The men on the roadside were carrying a mine wrapped in a flowered quilt. Garland spoke with them from the back of the lorry. “Haven't seen the other crowd at all,” one man said in response to his query about Daly. “They're probably waiting for
you up ahead somewhere. Here, would you take this? We have to make a move, we've been here too long already.”
Garland reached down and lifted the mine into the truck. The other Volunteers quickly edged away from him.
A hundred yards farther on, Garland directed Conlon to a dirt track that branched off from the main road. “This will take us to a hill behind the barracks. There's no guard post there. We can park without being seen, then sneak around on foot and blow the gate. If Daly's anywhere in the area he'll hear the explosion and come at the double.”

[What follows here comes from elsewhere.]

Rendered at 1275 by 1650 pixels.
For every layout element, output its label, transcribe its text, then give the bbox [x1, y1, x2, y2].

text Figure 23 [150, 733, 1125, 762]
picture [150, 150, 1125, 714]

As they started up the hill, Conlon throttled down to the lowest gear.
The headlamps promptly failed.
In the darkness they did not realise they were parking below a watchtower that had been erected since Garland's days at the barracks. The sentry in the tower peeped over the edge. After one glimpse of the invaders, he fired his rifle into the air and ducked back down out of sight.

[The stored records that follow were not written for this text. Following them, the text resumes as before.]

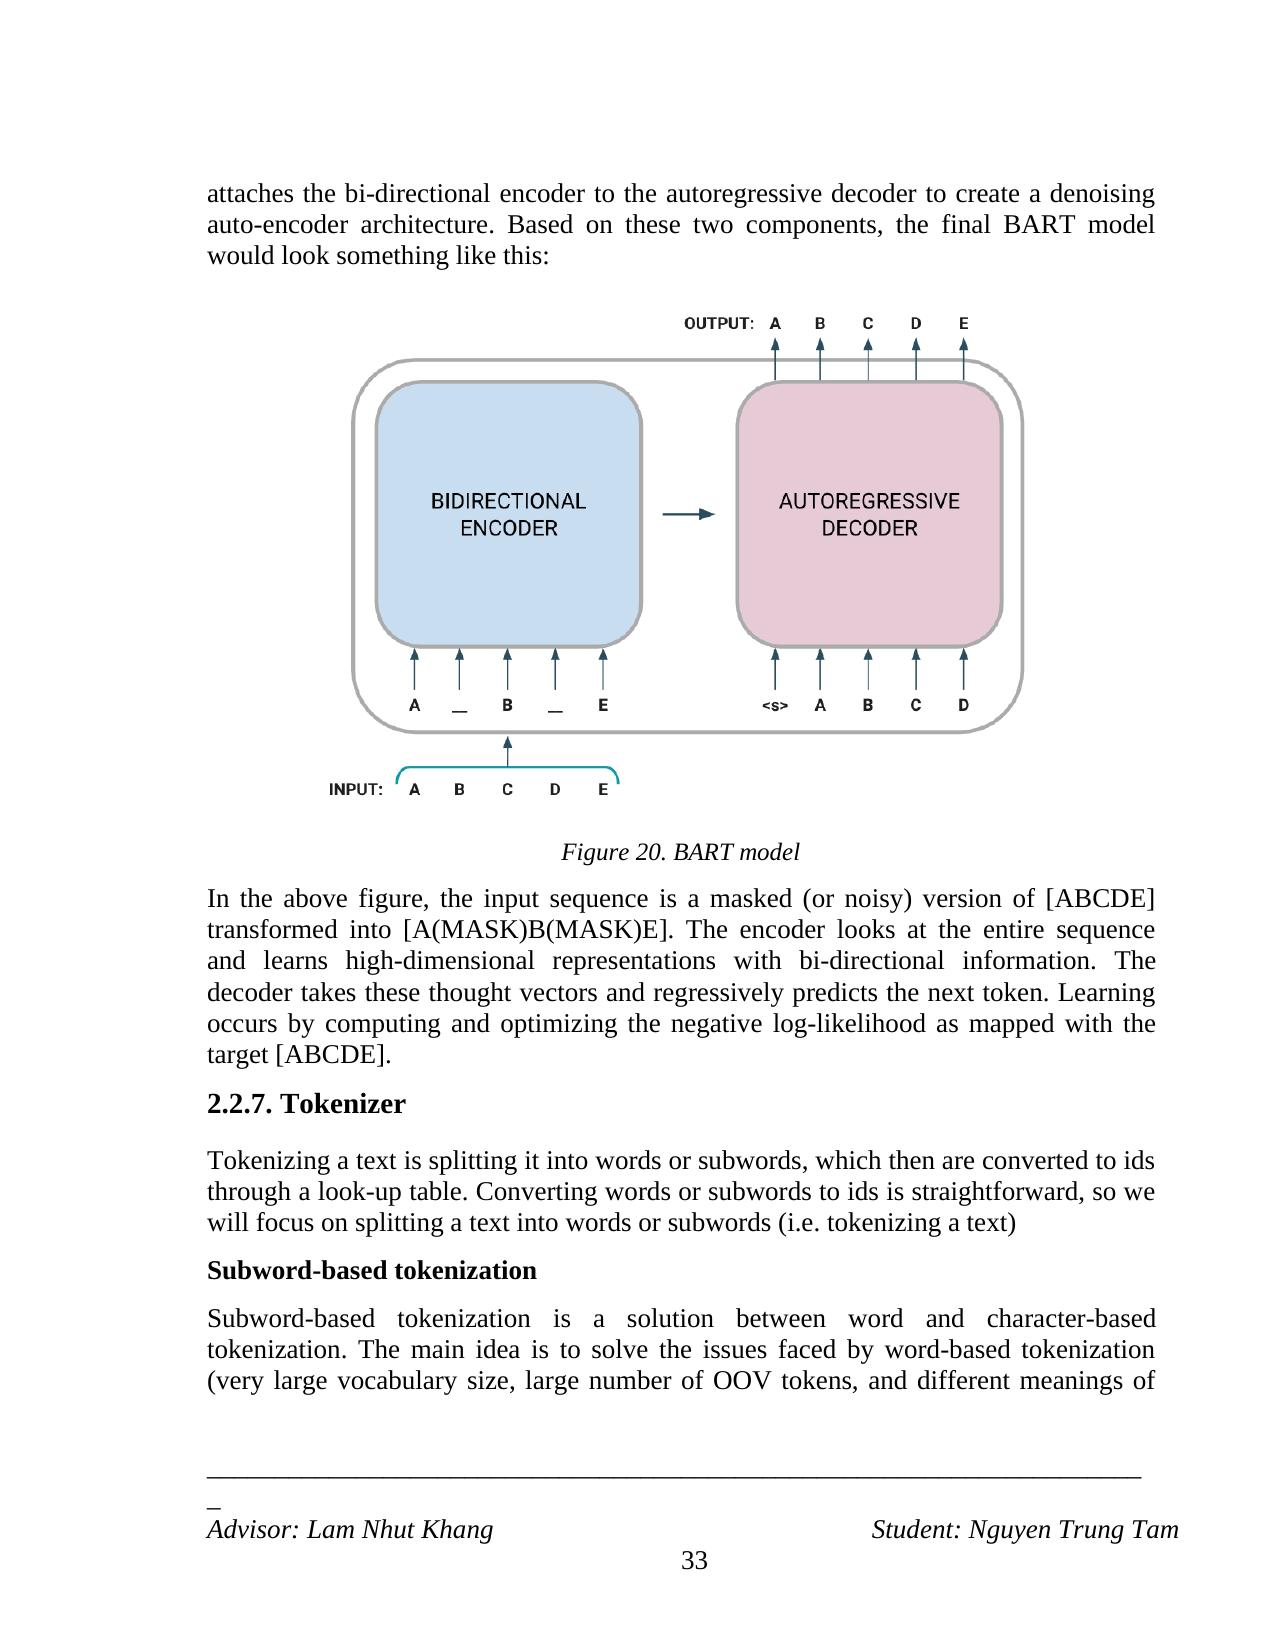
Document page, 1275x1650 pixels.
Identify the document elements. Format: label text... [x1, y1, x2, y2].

text In the above figure, the input sequence is a masked (or noisy) version of [ABCDE] transformed into [A(MASK)B(MASK)E]. The encoder looks at the entire sequence and learns high-dimensional representations with bi-directional information. The decoder takes these thought vectors and regressively predicts the next token. Learning occurs by computing and optimizing the negative log-likelihood as mapped with the target [ABCDE]. [207, 882, 1157, 1069]
text Figure 20. BART model [207, 837, 1157, 866]
subtitle Tokenizer [207, 1086, 1157, 1119]
text Subword-based tokenization [207, 1254, 1157, 1286]
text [207, 1302, 1157, 1396]
text Tokenizing a text is splitting it into words or subwords, which then are converted to ids through a look-up table. Converting words or subwords to ids is straightforward, so we will focus on splitting a text into words or subwords (i.e. tokenizing a text) [207, 1144, 1157, 1238]
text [207, 177, 1157, 271]
picture [279, 287, 1084, 821]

A Klaxon blared. Lights shone from every window. Officers could be heard shouting orders and a five-man patrol came running along the wall, weapons at the ready.
Seán Garland tossed the mine out the back of the lorry. “Let's get the hell out of here!”
His men sprayed the barracks wall with bullets as the truck lurched away. When it built up enough speed the headlamps came on again.
Seán Garland was cursing under his breath. “They're too well prepared, damn them. Didn't used to be that way.”
Halfway to the main road they met another truck coming toward them. The access road was too narrow to allow the two vehicles to pass each other. Brakes squealed.
The driver of the second lorry stuck his head out the window and called, “Garland, is that you?”

W
E didn't even get out of the lorry,” Feargal complained.
“Don't worry,” Barry consoled his friend. “I'm sure we'll see plenty of action soon.”
Privately his disappointment was intense. The high excitement
of anticipation, the sudden burst of adrenaline when things began to happen, the racing blood, the pounding heart, and then … and then nothing.
Damn, damn, damn it!
T
HE attack on Gough Barracks had to be abandoned, but at midnight ten other targets, in a ring from Antrim to Derry, were hit. In spite of a substantial network of paid informers, the RUC did not have adequate warning. Operation Harvest began with the chatter of machine guns and the roar of explosives.
A raiding party destroyed a BBC transmitting station. After moving the caretaker and his family to safety outside, another group set fire to a courthouse full of government documents. A post used by B-Specials was burned to the ground. Originally recruited under orders from Winston Churchill, the B-Specials were a fanatically pro-British militia with a taste for violence. Although they were called “police reservists,” this was only a flag of convenience. In reality the B-Specials dispensed punishment as they saw fit and had a well-earned reputation for savagery to Catholics.